To be sure, the benefits of wearable devices, as well as the value of the data generated by them, cannot be ignored. Yet, despite the potential benefits of introducing wearables into the workplace, employers should be mindful of the potential legal pitfalls. Monitoring employees, whether during work or non-work hours, can expose employers to legal risks even if the monitoring is intended to promote employee wellness, improve business operations, or keep employees safe.

What Are the Legal Risks?

Several legal risks arise from the various health-related data that can be collected from these workplace wearables and used by employers. One key threat is that cybercriminals could hack into the servers of companies that sell fitness tracking wearables (and manage the associated mobile health apps) and access employees’ personal data. It is also possible that these companies could sell employees’ personal data to advertising companies or other third parties without employee knowledge.
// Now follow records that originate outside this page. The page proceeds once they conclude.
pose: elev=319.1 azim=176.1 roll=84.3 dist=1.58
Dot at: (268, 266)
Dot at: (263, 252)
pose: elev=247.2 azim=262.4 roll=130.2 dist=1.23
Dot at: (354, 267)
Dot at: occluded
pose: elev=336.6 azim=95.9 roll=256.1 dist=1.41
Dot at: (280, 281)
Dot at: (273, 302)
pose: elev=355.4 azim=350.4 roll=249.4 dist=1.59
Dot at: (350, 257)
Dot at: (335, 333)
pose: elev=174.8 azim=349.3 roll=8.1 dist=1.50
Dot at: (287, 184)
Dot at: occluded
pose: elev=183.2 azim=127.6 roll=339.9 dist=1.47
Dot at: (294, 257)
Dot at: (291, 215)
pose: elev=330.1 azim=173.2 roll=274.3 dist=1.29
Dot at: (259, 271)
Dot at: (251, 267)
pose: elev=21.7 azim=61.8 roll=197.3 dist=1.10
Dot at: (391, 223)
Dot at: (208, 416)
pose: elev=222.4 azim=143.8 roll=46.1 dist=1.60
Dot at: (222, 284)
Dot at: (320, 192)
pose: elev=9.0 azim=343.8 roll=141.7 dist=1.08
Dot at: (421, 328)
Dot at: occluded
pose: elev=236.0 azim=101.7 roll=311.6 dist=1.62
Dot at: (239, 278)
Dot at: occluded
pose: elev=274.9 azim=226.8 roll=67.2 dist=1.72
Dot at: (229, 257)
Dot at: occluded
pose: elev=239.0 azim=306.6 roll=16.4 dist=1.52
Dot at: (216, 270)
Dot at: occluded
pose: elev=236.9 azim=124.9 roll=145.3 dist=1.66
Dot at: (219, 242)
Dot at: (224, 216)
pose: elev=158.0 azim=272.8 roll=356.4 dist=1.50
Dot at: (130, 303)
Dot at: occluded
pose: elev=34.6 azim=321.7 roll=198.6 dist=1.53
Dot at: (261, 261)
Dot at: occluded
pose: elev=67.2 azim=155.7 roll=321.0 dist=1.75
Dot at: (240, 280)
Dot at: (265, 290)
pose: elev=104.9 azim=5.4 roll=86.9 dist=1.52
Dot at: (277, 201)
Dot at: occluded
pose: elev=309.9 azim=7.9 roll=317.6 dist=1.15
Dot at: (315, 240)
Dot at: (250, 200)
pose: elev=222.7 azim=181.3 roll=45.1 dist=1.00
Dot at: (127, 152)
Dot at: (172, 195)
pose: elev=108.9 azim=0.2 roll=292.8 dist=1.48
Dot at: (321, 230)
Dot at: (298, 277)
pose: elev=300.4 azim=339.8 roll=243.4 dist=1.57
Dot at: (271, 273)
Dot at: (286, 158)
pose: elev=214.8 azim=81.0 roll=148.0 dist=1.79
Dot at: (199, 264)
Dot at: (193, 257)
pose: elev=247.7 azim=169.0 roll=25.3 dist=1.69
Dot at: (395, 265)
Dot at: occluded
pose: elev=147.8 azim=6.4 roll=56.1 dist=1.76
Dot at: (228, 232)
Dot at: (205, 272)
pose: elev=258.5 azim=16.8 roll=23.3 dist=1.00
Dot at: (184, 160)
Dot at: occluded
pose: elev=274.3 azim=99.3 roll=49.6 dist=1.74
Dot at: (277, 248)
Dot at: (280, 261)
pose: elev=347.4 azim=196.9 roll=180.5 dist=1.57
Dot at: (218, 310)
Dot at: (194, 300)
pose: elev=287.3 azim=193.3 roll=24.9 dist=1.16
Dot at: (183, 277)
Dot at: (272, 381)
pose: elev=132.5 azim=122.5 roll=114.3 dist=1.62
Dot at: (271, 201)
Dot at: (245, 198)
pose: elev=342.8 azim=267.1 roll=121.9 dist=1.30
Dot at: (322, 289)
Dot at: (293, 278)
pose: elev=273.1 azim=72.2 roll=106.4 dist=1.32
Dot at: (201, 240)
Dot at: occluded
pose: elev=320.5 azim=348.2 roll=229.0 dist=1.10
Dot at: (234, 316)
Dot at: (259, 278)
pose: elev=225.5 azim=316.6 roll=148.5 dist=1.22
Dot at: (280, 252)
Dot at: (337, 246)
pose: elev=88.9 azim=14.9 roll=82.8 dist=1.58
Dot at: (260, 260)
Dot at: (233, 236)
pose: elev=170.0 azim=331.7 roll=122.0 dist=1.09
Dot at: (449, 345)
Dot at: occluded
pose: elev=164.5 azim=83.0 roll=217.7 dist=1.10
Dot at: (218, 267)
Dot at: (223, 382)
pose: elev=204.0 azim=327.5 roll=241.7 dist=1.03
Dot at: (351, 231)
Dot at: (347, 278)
In addition to data privacy and security concerns, antidiscrimination laws also represent an important risk for employers. For example, under the Americans with Disabilities Act (“ADA”), employers are prohibited from conducting a “medical examination” of employees unless the examination is “job-related and consistent with business necessity.”[3] A medical examination includes a procedure or test that seeks information about an employee’s physical or mental impairments or health. Because wearables today can measure various health metrics, such as heart rate and blood pressure, an employer’s rollout of wearables could unintentionally result in prohibited medical examinations under the ADA. While employers are permitted to conduct voluntary medical examinations as part of voluntary workplace wellness programs, provided that certain conditions are met, this is still an area in which employers should be cautious. Further, to the extent that wearables collect information about employees’ family medical history or other genetic information, employers may face liability under the Genetic Information Nondiscrimination Act (“GINA”). Under GINA, it is illegal for employers to use genetic information in making employment decisions. Finally, employee monitoring, particularly with respect to GPS location, can also potentially run afoul of protections afforded by the National Labor Relations Act (“NLRA”).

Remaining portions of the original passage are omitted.